参照本文:
一方で、保証年金は65歳から給付され、給付額は消費者物価上昇率によってスライドされる。
新制度は年齢ごとに新制度を提供する比率を増やしていき、1954年生まれの人から新制度のみによって給付額が計算されることとなった。
新制度においてどのように所得を保障するのかを確認するために財源に着目し、財源が給付及ぼす影響を考察したい。
まず、所得年金制度は掛金建ての仕組みとなり財源が限られたため、財政赤字になりそうな時は、給付面を抑制するように調整することとなった。新制度で採用された新しい給付算定方式は概念的確定拠出方式と呼ばれ、同時期の給付に保険料を充てる修正賦課方式で財源を組んだ場合でも、掛金建ての制度として設計できる道を開く画期的なものであった。概念的確定拠出方式では、掛金建ての仕組みを利用する一方で、年金資産を実際に運用する代わりに利率を政策的に決定するため、年金資産を安定的に管理できる。これにより、保険料を同時期の給付に充てる修正賦課方式を変更することなく、算定方式を大きく転換することができたのである。

設問 1:
参照本文のうち、「一方で、保証年金は65歳から」から「換することができたのである。」までの部分を、一字も変えずに出力してください。
設問 2:
参照本文について、次の問いに答えてください。
(a) 保証年金は何歳から給付されますか？
(b) 何年生まれの人から、新制度のみで給付額が計算されるようになりましたか？
(c) 新制度で採用された新しい給付算定方式は、何と呼ばれていますか？
この後の記録は、参照本文と関係がありません。

提供記録:
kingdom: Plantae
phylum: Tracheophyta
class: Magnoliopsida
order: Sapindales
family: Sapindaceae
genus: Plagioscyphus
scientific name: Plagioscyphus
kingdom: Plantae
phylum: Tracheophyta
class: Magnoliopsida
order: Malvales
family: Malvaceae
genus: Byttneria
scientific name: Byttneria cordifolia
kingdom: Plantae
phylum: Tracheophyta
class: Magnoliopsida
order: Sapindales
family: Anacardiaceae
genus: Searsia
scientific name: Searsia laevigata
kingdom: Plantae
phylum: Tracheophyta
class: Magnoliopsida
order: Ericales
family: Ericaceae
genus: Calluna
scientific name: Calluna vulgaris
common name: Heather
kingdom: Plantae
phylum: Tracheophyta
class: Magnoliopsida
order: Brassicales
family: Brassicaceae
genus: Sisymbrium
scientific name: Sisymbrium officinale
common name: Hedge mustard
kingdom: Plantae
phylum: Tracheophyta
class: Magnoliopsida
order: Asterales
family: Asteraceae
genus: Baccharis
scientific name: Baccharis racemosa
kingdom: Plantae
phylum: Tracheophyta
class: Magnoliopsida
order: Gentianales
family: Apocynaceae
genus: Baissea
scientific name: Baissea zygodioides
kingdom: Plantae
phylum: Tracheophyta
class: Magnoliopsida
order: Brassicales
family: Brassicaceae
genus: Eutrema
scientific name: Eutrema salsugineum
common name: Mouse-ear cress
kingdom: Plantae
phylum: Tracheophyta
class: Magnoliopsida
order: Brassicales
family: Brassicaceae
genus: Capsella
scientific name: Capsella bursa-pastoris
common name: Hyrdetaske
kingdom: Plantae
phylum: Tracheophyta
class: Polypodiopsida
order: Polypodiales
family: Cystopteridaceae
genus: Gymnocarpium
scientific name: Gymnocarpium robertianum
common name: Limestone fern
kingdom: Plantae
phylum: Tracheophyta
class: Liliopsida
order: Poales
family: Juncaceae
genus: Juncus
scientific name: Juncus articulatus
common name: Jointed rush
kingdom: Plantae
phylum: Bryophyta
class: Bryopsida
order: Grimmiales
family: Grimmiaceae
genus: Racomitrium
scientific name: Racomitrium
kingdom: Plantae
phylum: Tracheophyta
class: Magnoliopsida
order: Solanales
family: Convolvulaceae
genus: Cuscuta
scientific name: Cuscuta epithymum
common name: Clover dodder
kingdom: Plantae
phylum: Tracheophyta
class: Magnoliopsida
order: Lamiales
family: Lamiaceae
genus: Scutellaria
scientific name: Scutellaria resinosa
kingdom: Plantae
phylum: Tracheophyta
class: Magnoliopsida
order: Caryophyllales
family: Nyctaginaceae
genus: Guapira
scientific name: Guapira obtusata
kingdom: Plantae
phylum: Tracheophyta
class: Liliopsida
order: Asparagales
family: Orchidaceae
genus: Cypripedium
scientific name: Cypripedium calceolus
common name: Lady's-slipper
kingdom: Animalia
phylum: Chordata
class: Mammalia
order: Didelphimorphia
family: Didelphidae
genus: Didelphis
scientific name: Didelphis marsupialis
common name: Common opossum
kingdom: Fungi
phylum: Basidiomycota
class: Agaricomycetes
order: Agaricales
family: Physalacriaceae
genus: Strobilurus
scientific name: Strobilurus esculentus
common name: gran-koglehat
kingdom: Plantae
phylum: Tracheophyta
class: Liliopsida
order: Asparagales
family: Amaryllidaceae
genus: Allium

解答欄 1:
一方で、保証年金は65歳から給付され、給付額は消費者物価上昇率によってスライドされる。
新制度は年齢ごとに新制度を提供する比率を増やしていき、1954年生まれの人から新制度のみによって給付額が計算されることとなった。
新制度においてどのように所得を保障するのかを確認するために財源に着目し、財源が給付及ぼす影響を考察したい。
まず、所得年金制度は掛金建ての仕組みとなり財源が限られたため、財政赤字になりそうな時は、給付面を抑制するように調整することとなった。新制度で採用された新しい給付算定方式は概念的確定拠出方式と呼ばれ、同時期の給付に保険料を充てる修正賦課方式で財源を組んだ場合でも、掛金建ての制度として設計できる道を開く画期的なものであった。概念的確定拠出方式では、掛金建ての仕組みを利用する一方で、年金資産を実際に運用する代わりに利率を政策的に決定するため、年金資産を安定的に管理できる。これにより、保険料を同時期の給付に充てる修正賦課方式を変更することなく、算定方式を大きく転換することができたのである。

解答欄 2:
(a) 65歳
(b) 1954年生まれ
(c) 概念的確定拠出方式